Select any rhombus ABCD. Assign vectors \( \overrightarrow{AB} \) and \( \overrightarrow{AD} \) to the two adjacent sides of the rhombus. Represent the diagonals \( \overrightarrow{AC} \) and \( \overrightarrow{BD} \) as the sum or difference of \( \overrightarrow{AB} \) and \( \overrightarrow{AD} \), respectively. In other words, \( \overrightarrow{AC} = \overrightarrow{AB} + \overrightarrow{AD} \) and \( \overrightarrow{BD} = \overrightarrow{AB} - \overrightarrow{AD} \).

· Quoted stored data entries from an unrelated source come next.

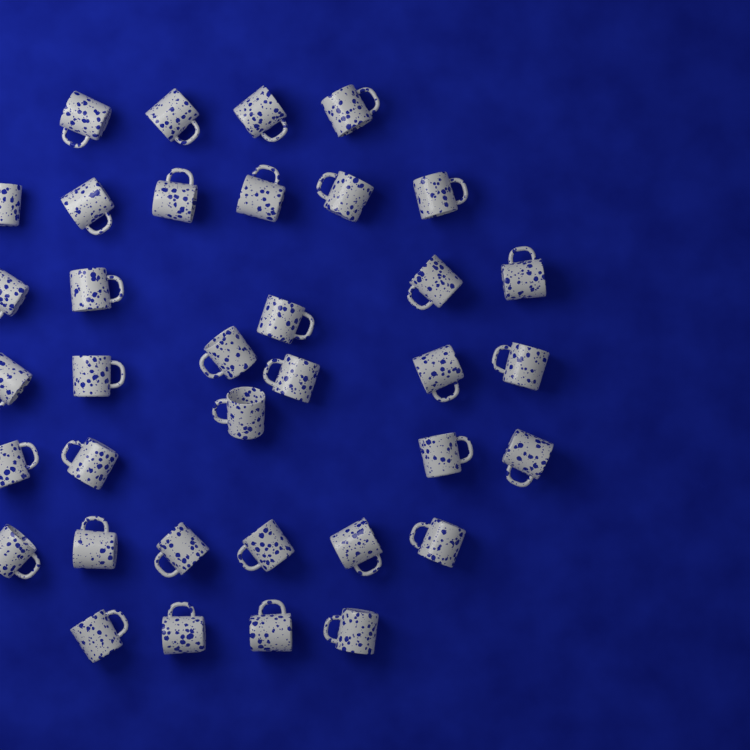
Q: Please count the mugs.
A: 36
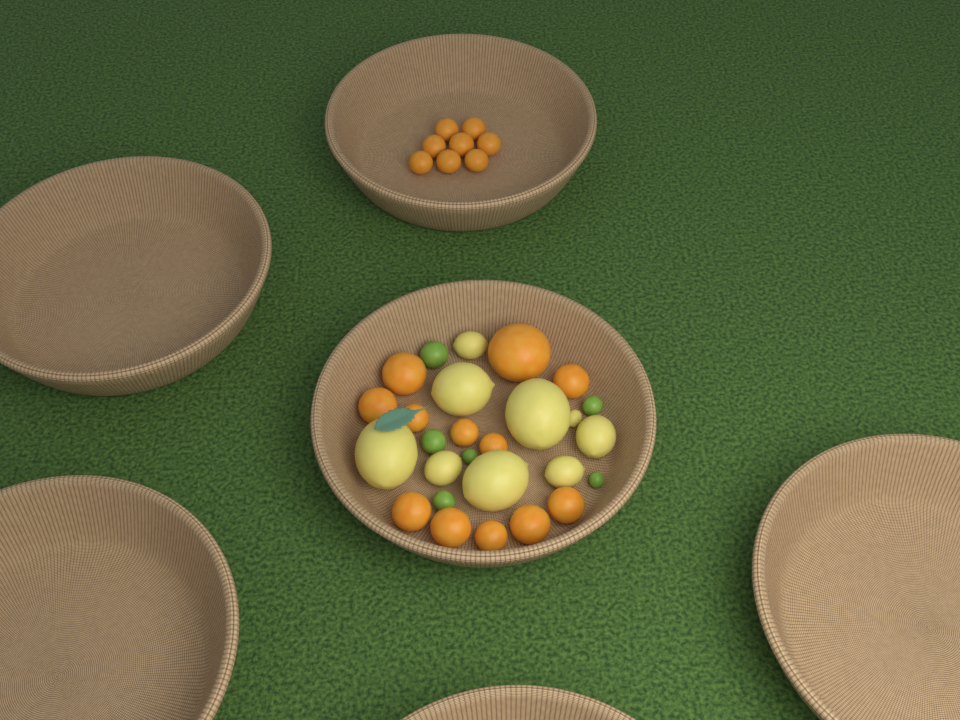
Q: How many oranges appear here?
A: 20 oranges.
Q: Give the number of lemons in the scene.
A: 9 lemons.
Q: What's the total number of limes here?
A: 6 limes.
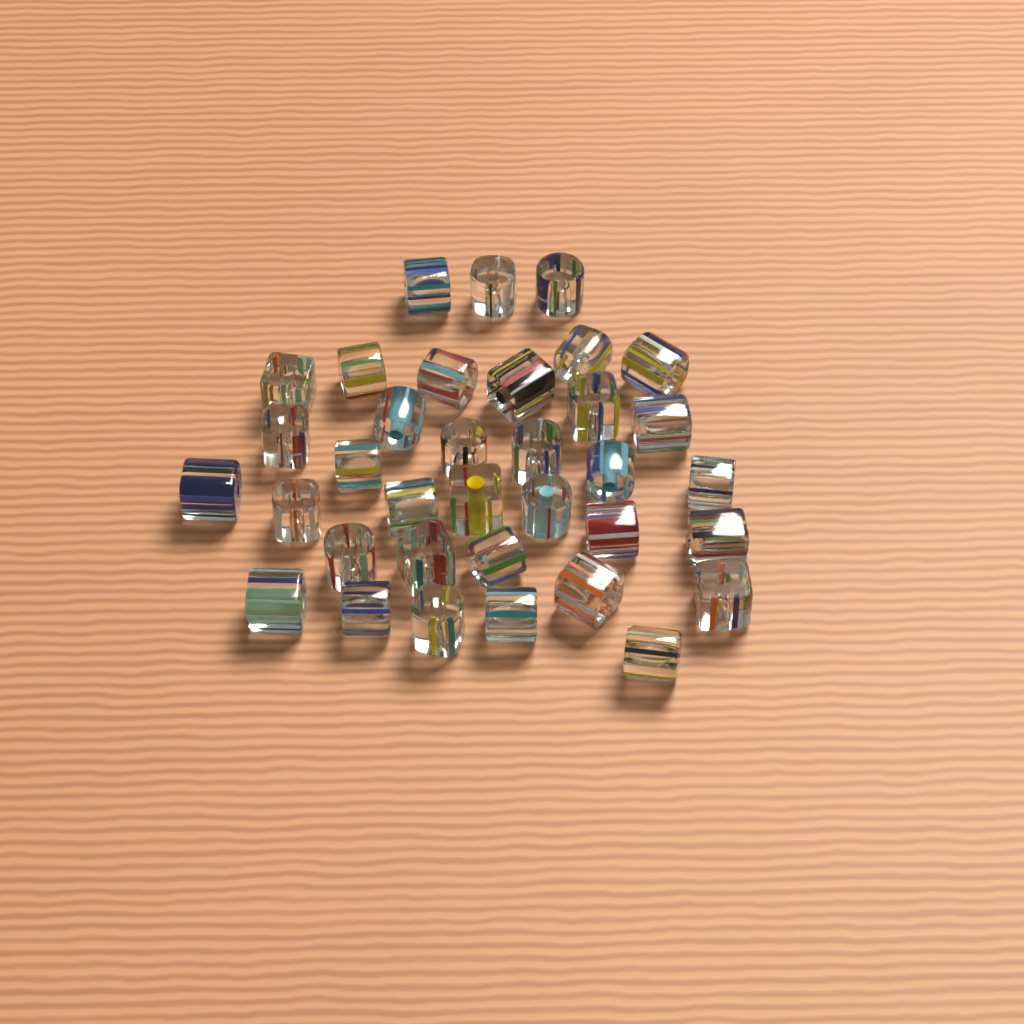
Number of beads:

The dot product of \( \overrightarrow{AC} \) and \( \overrightarrow{BD} \) can be computed as \( \overrightarrow{AC} \cdot \overrightarrow{BD} = (\overrightarrow{AB} + \overrightarrow{AD}) \cdot (\overrightarrow{AB} - \overrightarrow{AD}) \).

Expanding the dot product using the distributive property, we get \( \overrightarrow{AC} \cdot \overrightarrow{BD} = (\overrightarrow{AB} \cdot \overrightarrow{AB}) - (\overrightarrow{AD} \cdot \overrightarrow{AD}) \). Taking dot product of a vector with itself gives the square of its magnitude. Since, in a rhombus, the side lengths \(\|\overrightarrow{AB}\|\) and \(\|\overrightarrow{AD}\|\) are equal, the difference is 0.

Because the dot product \( \overrightarrow{AC} \cdot \overrightarrow{BD} = 0 \), we can conclude that diagonals \( AC \) and \( BD \) are perpendicular. So, for any rhombus, its diagonals are always perpendicular.